Thomas lived alone, but his laundry was always hung in order: socks, shirts, etc. He worked from home in IT something, the type of work that was rare in the village.

There were lots of jeans hanging out to dry.  Those might be made-up stories.

Before going around to photograph the day's laundry, Rita needed an espresso at the local café.

Ah...the suffering of a writer.

D-L has had 17 fiction and non fiction books published. Check out her website at:. https://dlnelsonwriter.com    

Rick's Free Write

Once a week, on a Saturday afternoon, Cecilia did the laundry. Bed sheets and pillowcases, her towel and Jean-Jacques’, the dress she wasn’t wearing, his dungarees, their underwear and socks.

She washed by hand in the deep, cast-iron sink in the kitchen. (Houses in small villages in the south of France were not yet equipped with conveniences such as wash machines and tumble-dryers.)
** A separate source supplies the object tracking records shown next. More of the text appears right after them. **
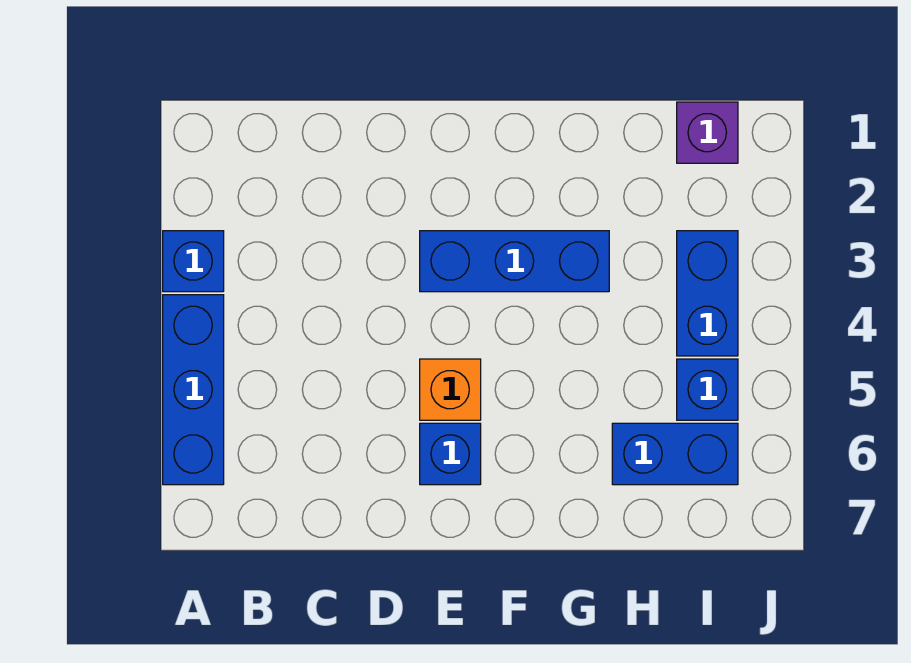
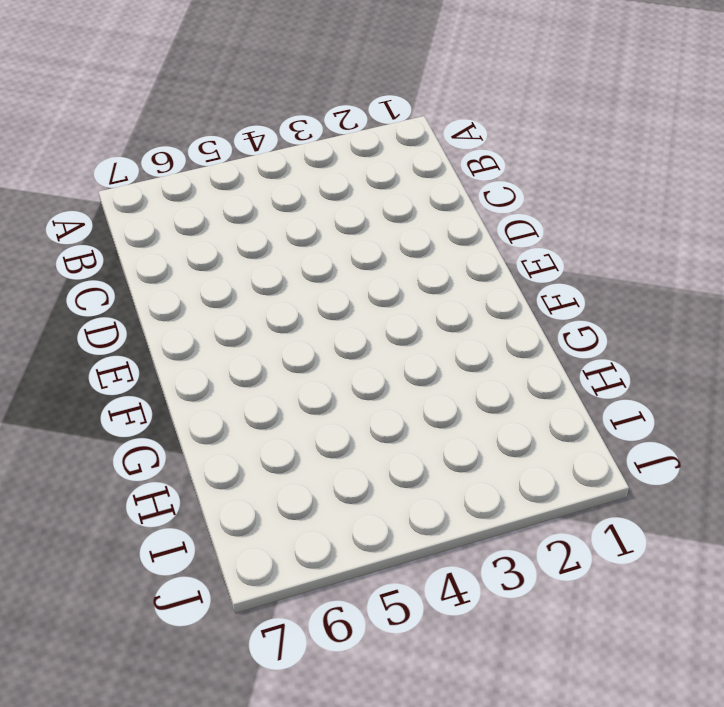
none -> blue brick A3 level 1
none -> blue brick A4:A6 level 1

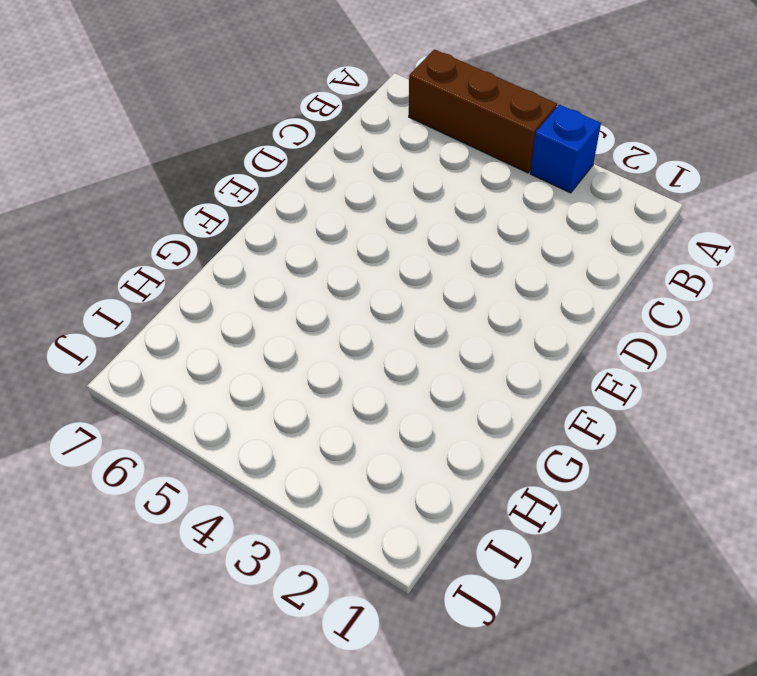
brown brick A4:A6 level 1 -> blue brick A4:A6 level 1
none -> blue brick E3:G3 level 1
none -> orange brick E5 level 1

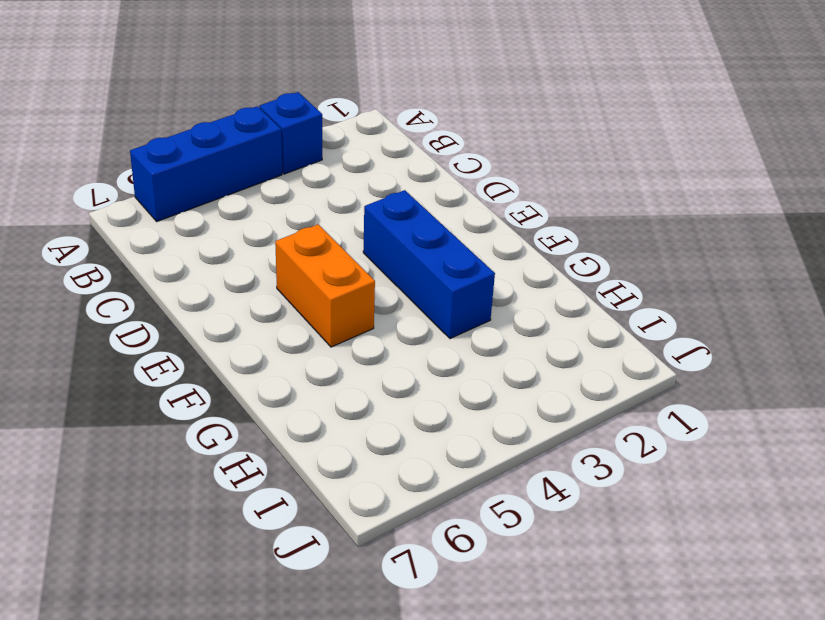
orange brick E5:F5 level 1 -> orange brick E5 level 1
none -> blue brick E6 level 1
none -> blue brick H6:I6 level 1

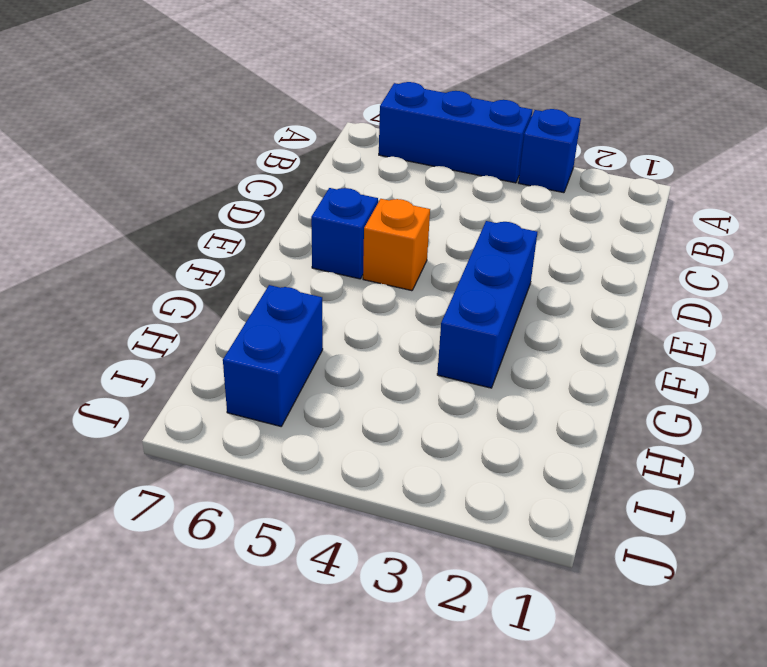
none -> purple brick I1 level 1
none -> blue brick I3:I4 level 1

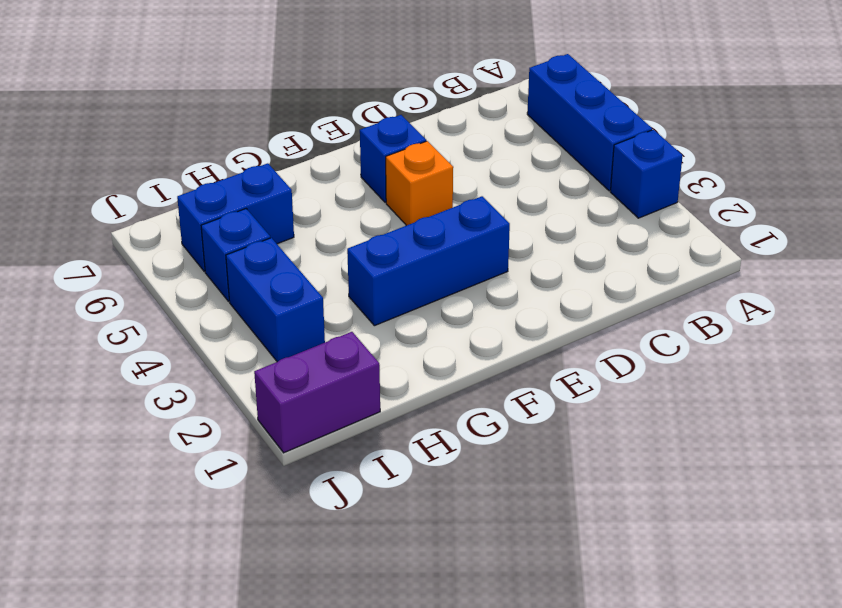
purple brick I1:J1 level 1 -> purple brick I1 level 1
She would wring out each item by hand, place it in a frayed wicker basket and carry it out to the balcony overlooking the graveyard next to the 14th-century church.

Taking her time, every item had its place on the three lines of rope strung across the balcony space.

When she was done, Cecilia would return to the kitchen, then back to the balcony, where she would sit in one of the two chairs next to a small round café table, watching the village families who would visit the graves – to cry and to leave flowers.

She drank her noisette coffee and smoked her one cigarette of the week. Then a last glance toward the hills to the north, where the Maquis resistance fighters were hiding from the Nazis and the Vichy, wondering if Jean-Jacques would ever come home – to her or to the graveyard.

Rick Adams is an aviation journalist and publisher of www.aviationvoices. 

 Julia's Free Write

So why did she look up? What caught her attention?

 She went about her daily task, having tea in her favorite spot, buying a few pieces of fresh vegetables and fruit from her friend on the corner. She even, an exception for her, had lunch with a friend who was travelling through.

Still, she was drawn back to that particular place and sight.

From the looks of it, he had obviously found her replacement as his underwear, tea-towels and t-shirts were impeccably pinned out to dry.